# [SELECTED PASSAGE]
·····
Known vectors for the parasite include Culicoides arakawa, C. circumscriptus and C. odibilis (Wei and Hu, 1988). Suspected vectors include C. effusus, C. peregrinus and C. palpifer in the Philippines (Abella et al., 1994). Sporozoites introduced during Culicoides bloodmeal follow the same path as the Haemoproteus spp.

Life cycles

Culicoides species have four larval instars, which are found in a variety of habitats from damp leaf litter to rotting fruit, where they live as omnivores/detritivores. Larvae of the species that are of veterinary importance are found frequently in mud contaminated with animal excreta. In temperate regions, species are usually univoltine (meaning only one generation annually), although a small number of species are bivoltine such as Culicoides impunctatus in Scotland (Blackwell et al., 1992). Where numerous generations can occur, development occurs rapidly. For example, up to seven generations have been recorded for Culicoides variipennis in Colorado, each with a development time of 14 days (Boorman, 1993). Either the larvae or the eggs act as the dormant stage in the life cycle.

Biting behaviour and disease transmission

The blood-feeding habit of female midges predisposes them to vectoring disease pathogens. Approximately 30 Culicoides species are autogenous, laying their first (and often largest) egg batch without requiring a bloodmeal (anautogeny; Linley, 1983). This is perhaps a mechanism that has evolved to promote survival in areas where bloodmeal hosts are scarce, as hypothesized for Culicoides impunctatus in Scotland (Blackwell et al., 1992). Subsequent egg batches of autogenous species (and all of those of anautogenous species) require a bloodmeal for egg maturation. Individual midges, which have laid their first egg batch (i.e. parous) may be determined by a red pigment in the abdominal epidermis, as occurs in Culicoides victoriae and Culicoides furens (Dyce, 1969).
·····
# [RECORDED INFORMATION]
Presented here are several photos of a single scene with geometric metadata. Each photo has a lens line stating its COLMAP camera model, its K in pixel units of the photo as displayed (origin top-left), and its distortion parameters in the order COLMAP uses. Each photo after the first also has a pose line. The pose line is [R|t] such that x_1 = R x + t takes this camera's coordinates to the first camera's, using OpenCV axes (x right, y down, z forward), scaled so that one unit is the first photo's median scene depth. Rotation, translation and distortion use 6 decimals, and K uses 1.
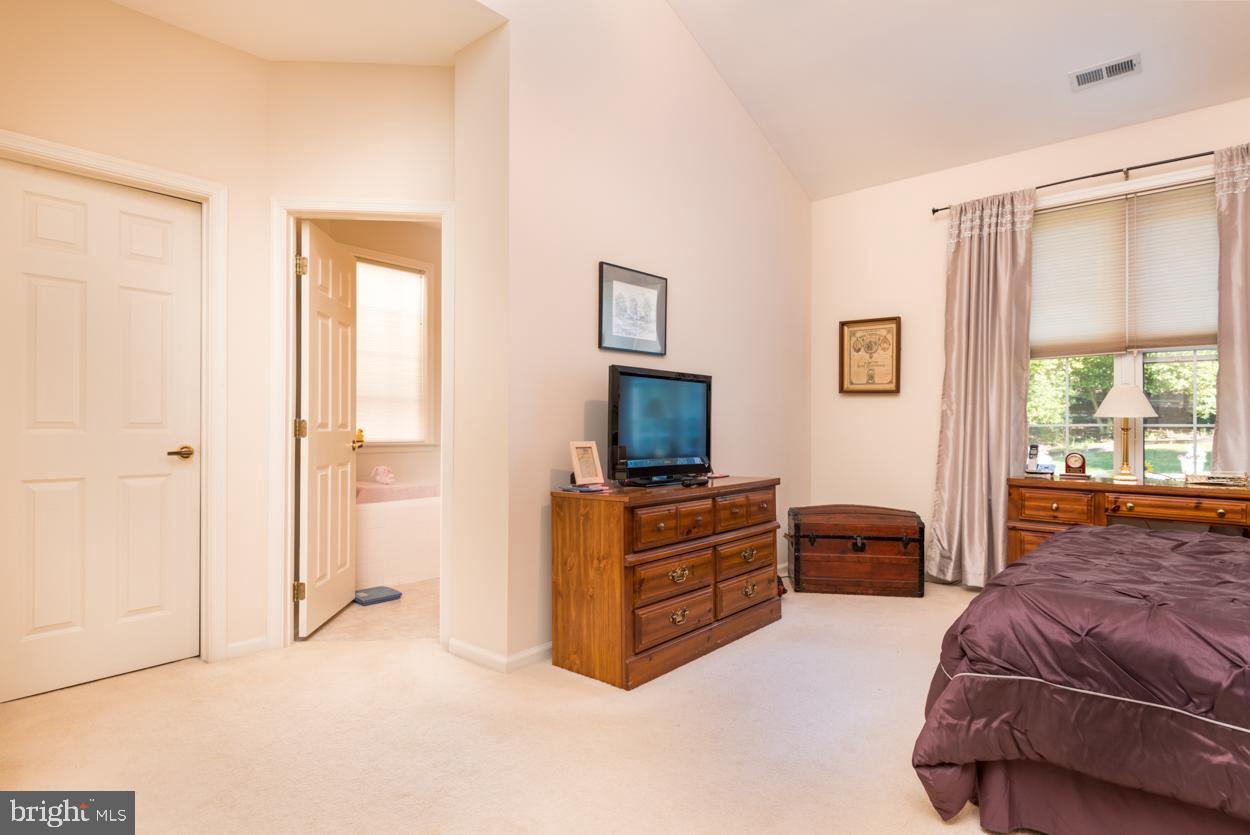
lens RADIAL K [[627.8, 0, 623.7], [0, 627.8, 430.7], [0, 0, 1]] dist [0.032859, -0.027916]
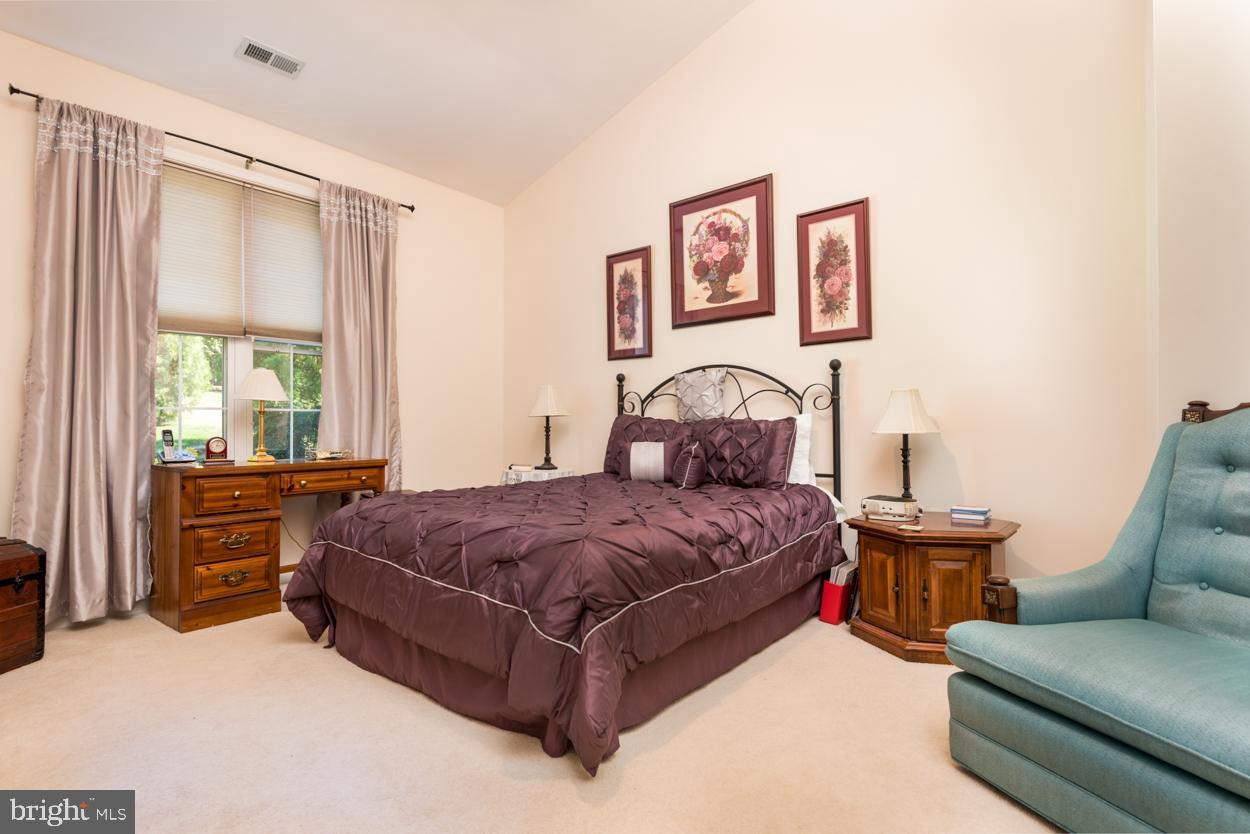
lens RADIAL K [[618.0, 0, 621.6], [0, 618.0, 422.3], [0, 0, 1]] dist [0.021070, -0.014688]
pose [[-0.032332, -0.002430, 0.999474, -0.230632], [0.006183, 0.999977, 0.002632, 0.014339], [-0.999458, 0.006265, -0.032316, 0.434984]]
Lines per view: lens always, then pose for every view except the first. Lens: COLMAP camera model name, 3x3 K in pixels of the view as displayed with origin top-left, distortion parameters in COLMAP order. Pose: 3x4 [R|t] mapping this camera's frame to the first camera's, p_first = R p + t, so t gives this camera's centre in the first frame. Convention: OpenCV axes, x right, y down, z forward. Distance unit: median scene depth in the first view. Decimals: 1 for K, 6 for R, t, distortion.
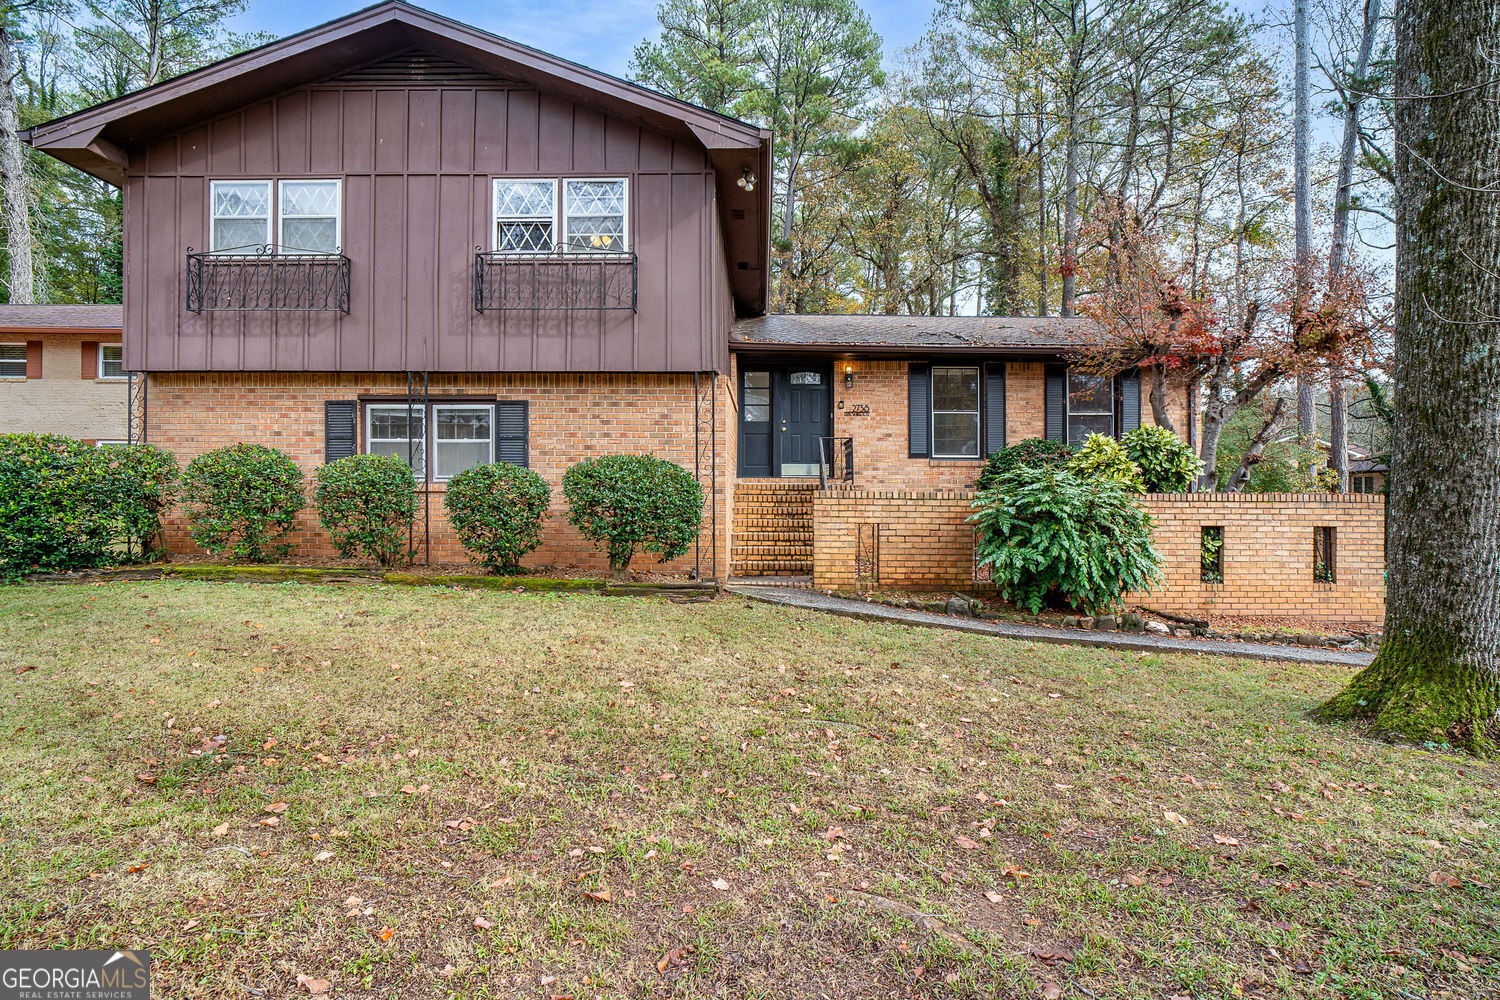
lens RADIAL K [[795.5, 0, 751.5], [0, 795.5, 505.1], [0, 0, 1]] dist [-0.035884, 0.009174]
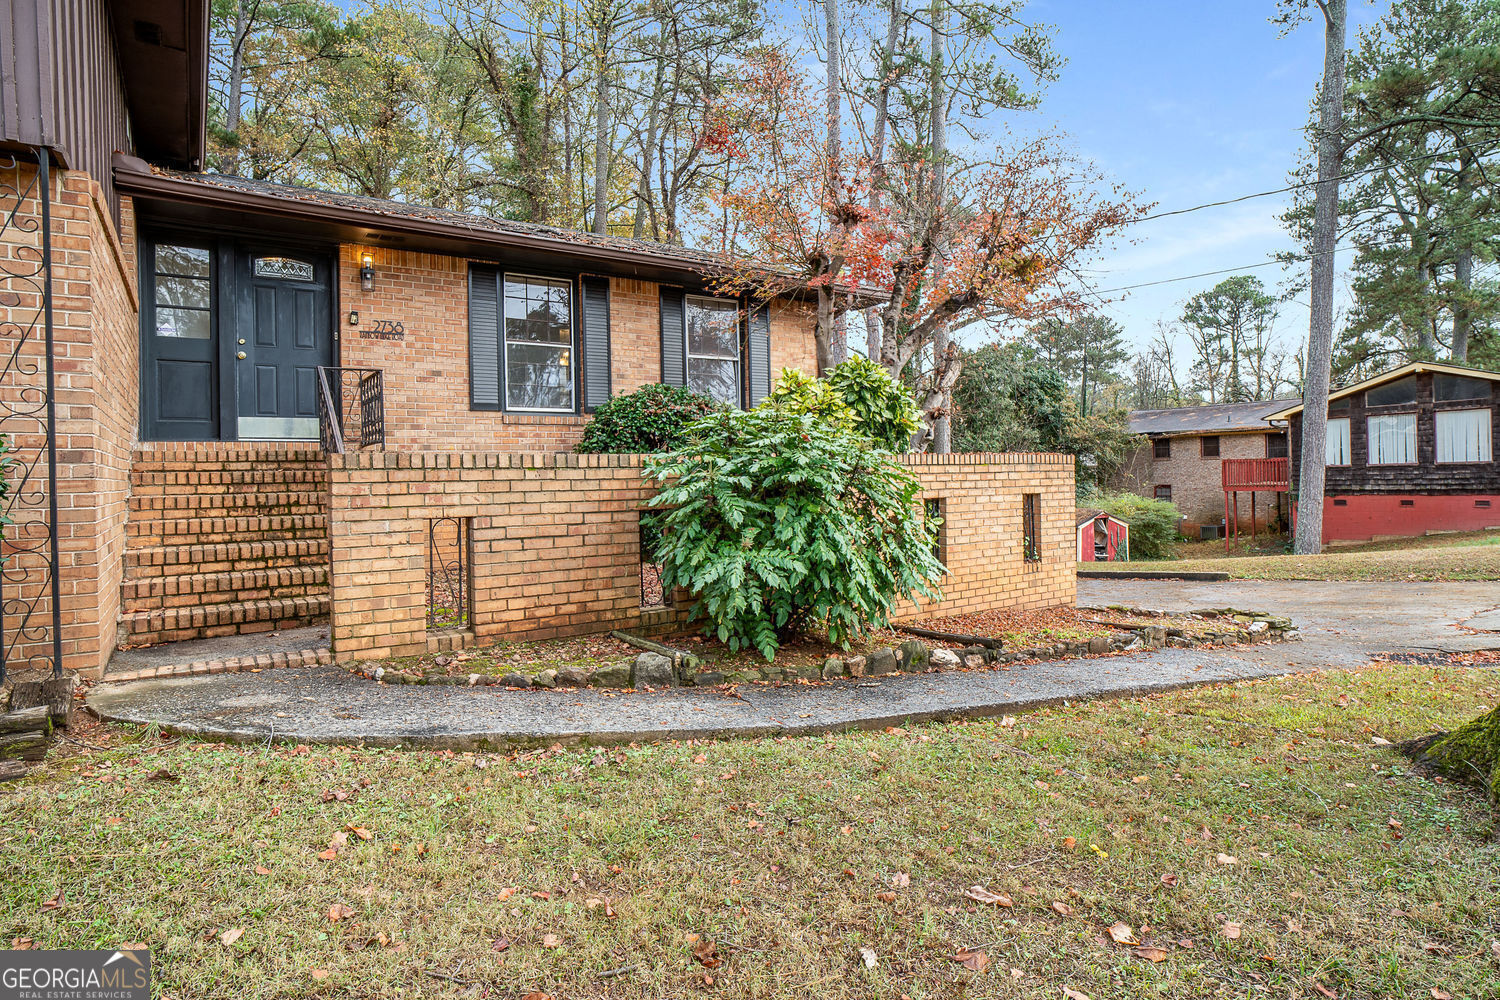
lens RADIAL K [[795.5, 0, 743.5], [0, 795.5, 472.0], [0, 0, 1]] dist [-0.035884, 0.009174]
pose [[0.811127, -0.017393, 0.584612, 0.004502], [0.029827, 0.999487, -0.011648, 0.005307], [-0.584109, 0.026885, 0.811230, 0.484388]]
·····
# [TASK TO CARRY OUT]
In the passage on Culicoides midges, how many generations have been recorded for Culicoides variipennis in Colorado?

# [SOLUTION TO THIS PROBLEM]
Up to seven generations, each with a development time of 14 days.